Thursday, May 01, 2008

No really, thank YOU

In the mail today, I received a small envelope. It was addressed to Cassidy and Kyle Schneweis. The latter name is identical to mine, but my wife's name is Laurel Maslowski. The address was ours. Inside was a thank you card. Handwritten on the inside, it says:

"Cassidy & Kyle,
Thank you for our kitchen towels. It will complement our Asian theme nicely.
Erin Warrick & Justin Denta"

Neither Laurel or I know anyone by these names, and we don't recall giving anybody kitchen towels.

I have a cousin named Cassidy, but her last name is Emery. Or at least it was. Maybe she got married. Maybe she got married to one of our other hundred or so cousins with my last name. I have a big family, but think I would have heard about that.

Maybe this is one of those blips in the space time continuum. Perhaps in an alternate universe I'm married to someone named Cassidy and living at the same address, and this is one of the blips that connects the two.
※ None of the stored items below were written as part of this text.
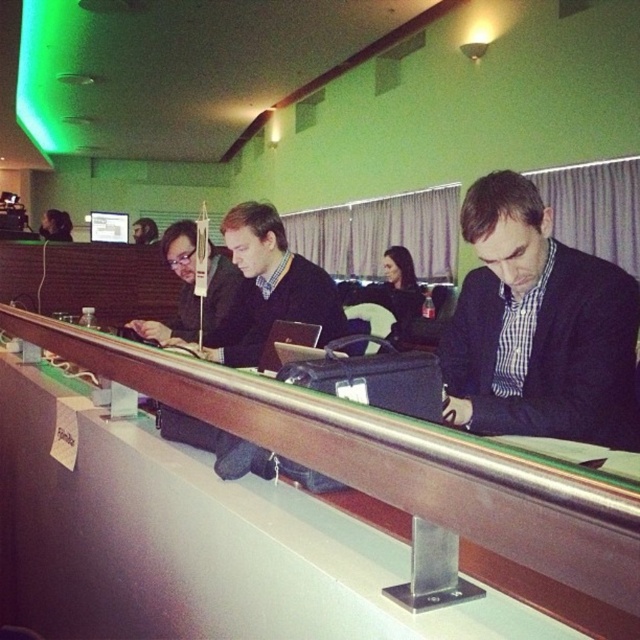
Question: Which object is the farthest from the wooden table at center?

Choices:
 (A) black matte suit at center
 (B) black fabric jacket at center

Answer: (B)

Question: Considering the real-world distances, which object is closest to the black matte suit at center?

Choices:
 (A) wooden table at center
 (B) black fabric jacket at center

Answer: (A)

Question: Does black matte suit at center appear under wooden table at center?

Choices:
 (A) no
 (B) yes

Answer: (A)

Question: Which point is closer to the camera?

Choices:
 (A) wooden table at center
 (B) black fabric jacket at center
 (C) black matte suit at center

Answer: (A)

Question: Can you confirm if wooden table at center is smaller than black fabric jacket at center?

Choices:
 (A) no
 (B) yes

Answer: (B)

Question: Does black matte suit at center appear on the right side of black fabric jacket at center?

Choices:
 (A) yes
 (B) no

Answer: (B)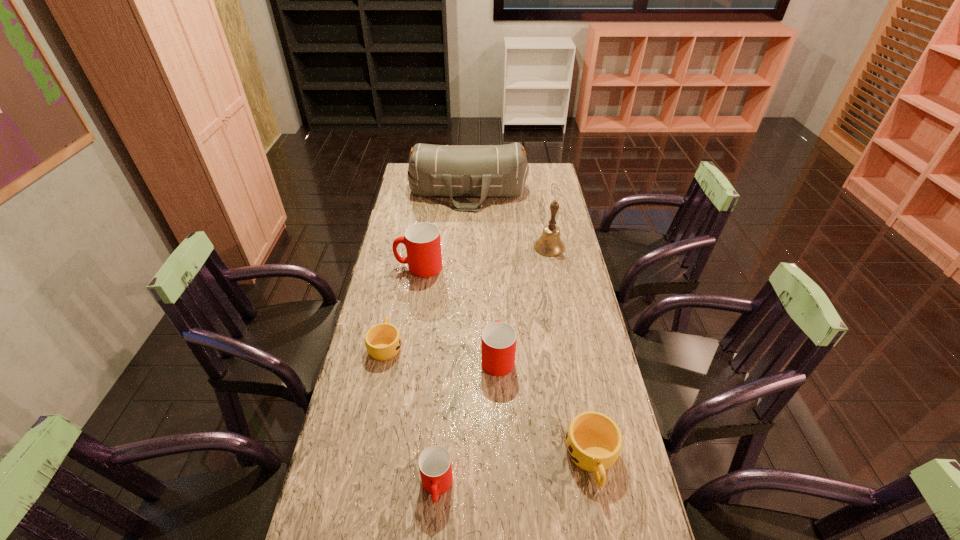
Identify the location of free space located on the front of the smaller beige cup. (377, 386).

Where is `object at the far edge`? The height and width of the screenshot is (540, 960). object at the far edge is located at coordinates (483, 171).

In order to click on duffel bag present at the left edge in this screenshot , I will do `click(483, 171)`.

This screenshot has width=960, height=540. In order to click on duffel bag present at the right edge in this screenshot , I will do `click(483, 171)`.

The width and height of the screenshot is (960, 540). What are the coordinates of `bell situated at the right edge` in the screenshot? It's located at (549, 244).

Locate an element on the screen. cup that is at the right edge is located at coordinates (593, 440).

Where is `object that is at the far left corner`? The height and width of the screenshot is (540, 960). object that is at the far left corner is located at coordinates (483, 171).

You are a GUI agent. You are given a task and a screenshot of the screen. Output one action in this format:
    pyautogui.click(x=<x>, y=<y>)
    Task: Click on the object present at the far right corner
    The image size is (960, 540).
    Given the screenshot: What is the action you would take?
    pyautogui.click(x=483, y=171)

The height and width of the screenshot is (540, 960). In the image, there is a desktop. What are the coordinates of `vacant space at the left edge` in the screenshot? It's located at (411, 318).

Image resolution: width=960 pixels, height=540 pixels. I want to click on vacant region at the right edge of the desktop, so click(x=563, y=232).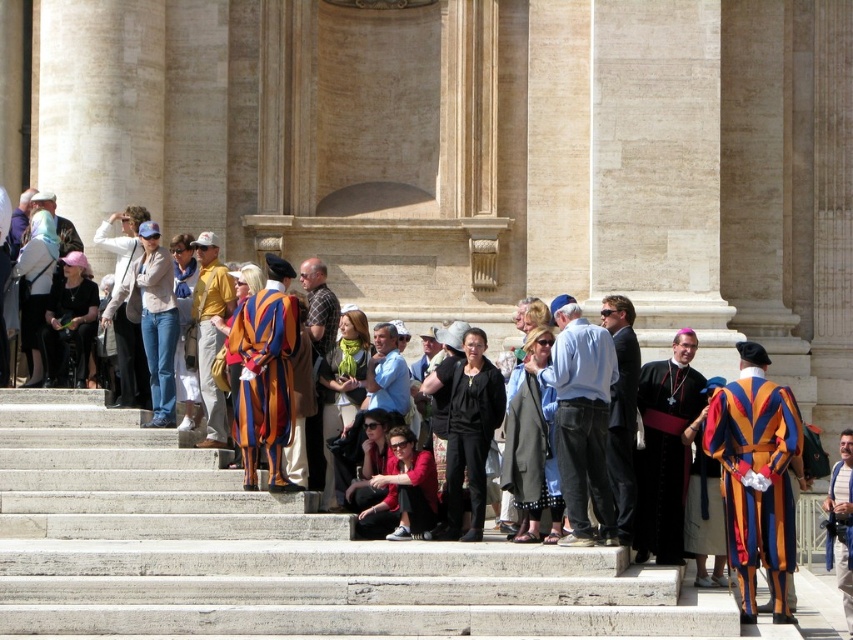
Question: Which of the following is the closest to the observer?

Choices:
 (A) blue striped shirt at center
 (B) concrete stairs at center
 (C) yellow cotton shirt at center
 (D) matte black robe at center

Answer: (B)

Question: Is matte black robe at center to the left of striped velvet robe at center from the viewer's perspective?

Choices:
 (A) yes
 (B) no

Answer: (B)

Question: Is multicolored velvet robe at right below gray wool coat at center?

Choices:
 (A) no
 (B) yes

Answer: (B)

Question: Is the position of multicolored velvet robe at right more distant than that of blue denim jeans at center?

Choices:
 (A) yes
 (B) no

Answer: (B)

Question: Which point appears closest to the camera in this image?

Choices:
 (A) (659, 488)
 (B) (323, 308)
 (C) (773, 461)
 (D) (585, 403)

Answer: (C)

Question: Considering the real-world distances, which object is farthest from the concrete stairs at center?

Or maybe it's just an example of American culture getting the best of Erin and Justin. They got some tacky towels as a wedding gift, but didn't know who gave them. They decided it would be better to thank the wrong people than not to thank anyone at all. Living life with a clear conscience certainly makes it much easier to sleep at night.

If you happen to know Cassidy and Kyle, please pass on Erin and Justin's thanks for the fine asian themed kitchen textiles.

Or if you want to try to use the card as a wormhole to a different universe, I'll hold on to it for awhile.

2 comments:

pacing the cage said...

I am enamored/confused. I believe it's safe to say Doc Brown would be too.

Jum said...

Maybe Marty McFly sent it from 1955.